**Page excerpt:**
= = =

Posted By: Memo Rodriguez Re: Bush Becoming a Catholic? - 06/18/08 05:43 PM
Hi,

Originally Posted by Mexican
From which sect does President Bush come from?

I am pretty sure that if he converted in Mexico, he would be received in the Catholic Church by Baptism, as it's the common practice when American Protestants convert (when they marry a Mexican spouse for example).

Some Protestant baptisms are regarded as acceptable, those coming from some Anglican, Presbyterian and Lutheran Churches. I learnt this when I did my social service working for a Catholic Diocese.

However, I have read that in the United States the RC is more liberal and they even receive other Protestants by Chrismation.

Would he be received by Baptism?


Anybody who has been baptized with water, in the Name of the Father and the Son and the Holy Spirt, is considered baptized and therefore, not in need for Baptism.

Such a person is received into full communion with the Catholic Church by a profession of faith, probably Confirmation and Eucharist. These people may need to receive the sacrament of Reconciliation as well.

Othodox Christians who have been baptized and chrismated are received in the same way, but I don't think they are re-Confirmed.

I am not sure if President Bush has been Baptized. Not all Methodists baptize their infant children. Some opt for a "christening" rite without the use of water, and therefore, this would not be a valid baptism.

And if the rumors are true, I would certainly pray that Mr. Bush's conversion is sincere and that he does leave behind his war-loving tendencies he has shown so far.

And if his spiritual enlightment could come together with some of the more regular, humand kind, that would not hurt either.

Shalom,
Memo
Posted By: Administrator Re: Bush Becoming a Catholic? - 06/18/08 06:11 PM
First, let us pray that the Lord is leading President Bush towards full membership in the Catholic Church.

Second, a discussion about the justness or unjustness of the effort to liberate the Iraqi people is more appropriate to another thread. If one reads closely what the Holy Father, Pope John Paul the Great, stated (and not the biased account reported in most of the media) it amounts to an agreement that the conditions for the war were just but that even just wars must be avoided. One can support the effort in Iraq and remain in good standing with the Catholic Church just as one can oppose the effort in Iraq and be in good standing with the Catholic Church.

= = =

**Tasks and exercises:**
- 1) In the forum thread, what do some Methodists choose for their infant children instead of baptism with water?
- 2) Return the forum thread's text from "Would he be" up to and including "Reconciliation as well.".
The lines after the forum thread aren't needed.

= = =

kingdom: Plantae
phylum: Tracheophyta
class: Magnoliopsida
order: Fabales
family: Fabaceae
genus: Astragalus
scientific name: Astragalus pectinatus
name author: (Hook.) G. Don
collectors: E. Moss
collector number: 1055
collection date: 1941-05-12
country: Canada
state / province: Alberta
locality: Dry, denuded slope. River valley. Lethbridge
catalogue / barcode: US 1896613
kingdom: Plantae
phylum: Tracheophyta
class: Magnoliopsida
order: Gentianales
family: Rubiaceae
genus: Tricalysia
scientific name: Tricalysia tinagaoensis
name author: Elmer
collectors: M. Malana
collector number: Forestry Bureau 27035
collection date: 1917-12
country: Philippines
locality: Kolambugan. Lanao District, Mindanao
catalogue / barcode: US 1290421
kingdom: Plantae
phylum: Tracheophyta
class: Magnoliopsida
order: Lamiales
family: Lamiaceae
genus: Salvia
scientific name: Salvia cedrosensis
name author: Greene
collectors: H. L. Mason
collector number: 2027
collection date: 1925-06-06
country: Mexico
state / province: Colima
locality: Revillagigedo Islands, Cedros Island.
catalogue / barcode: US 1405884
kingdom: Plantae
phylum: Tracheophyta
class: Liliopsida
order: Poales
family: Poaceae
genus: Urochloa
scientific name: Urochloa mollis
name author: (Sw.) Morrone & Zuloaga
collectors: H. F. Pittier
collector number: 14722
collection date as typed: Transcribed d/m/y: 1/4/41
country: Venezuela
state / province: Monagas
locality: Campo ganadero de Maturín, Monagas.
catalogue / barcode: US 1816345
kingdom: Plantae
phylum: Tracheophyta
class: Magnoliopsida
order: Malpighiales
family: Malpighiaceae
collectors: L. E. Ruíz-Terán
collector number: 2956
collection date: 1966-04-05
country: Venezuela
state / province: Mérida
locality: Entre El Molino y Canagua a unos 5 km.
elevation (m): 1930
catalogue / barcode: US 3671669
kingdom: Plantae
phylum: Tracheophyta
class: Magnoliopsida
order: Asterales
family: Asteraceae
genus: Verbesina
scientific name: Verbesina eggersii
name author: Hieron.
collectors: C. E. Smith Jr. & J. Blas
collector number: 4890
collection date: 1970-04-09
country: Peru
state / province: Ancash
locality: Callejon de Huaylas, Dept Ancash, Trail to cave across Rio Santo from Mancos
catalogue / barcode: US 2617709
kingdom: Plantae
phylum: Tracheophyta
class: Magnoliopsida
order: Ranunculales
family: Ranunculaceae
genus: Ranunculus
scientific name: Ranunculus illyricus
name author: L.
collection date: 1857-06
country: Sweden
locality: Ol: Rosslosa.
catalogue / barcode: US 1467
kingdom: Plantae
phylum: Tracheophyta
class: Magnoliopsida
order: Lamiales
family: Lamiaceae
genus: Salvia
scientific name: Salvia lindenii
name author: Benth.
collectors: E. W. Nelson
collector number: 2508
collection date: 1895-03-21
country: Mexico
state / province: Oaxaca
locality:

= = =

**Results for each task:**
- 1) A "christening" rite without the use of water.

- 2)
Would he be received by Baptism?


Anybody who has been baptized with water, in the Name of the Father and the Son and the Holy Spirt, is considered baptized and therefore, not in need for Baptism.

Such a person is received into full communion with the Catholic Church by a profession of faith, probably Confirmation and Eucharist. These people may need to receive the sacrament of Reconciliation as well.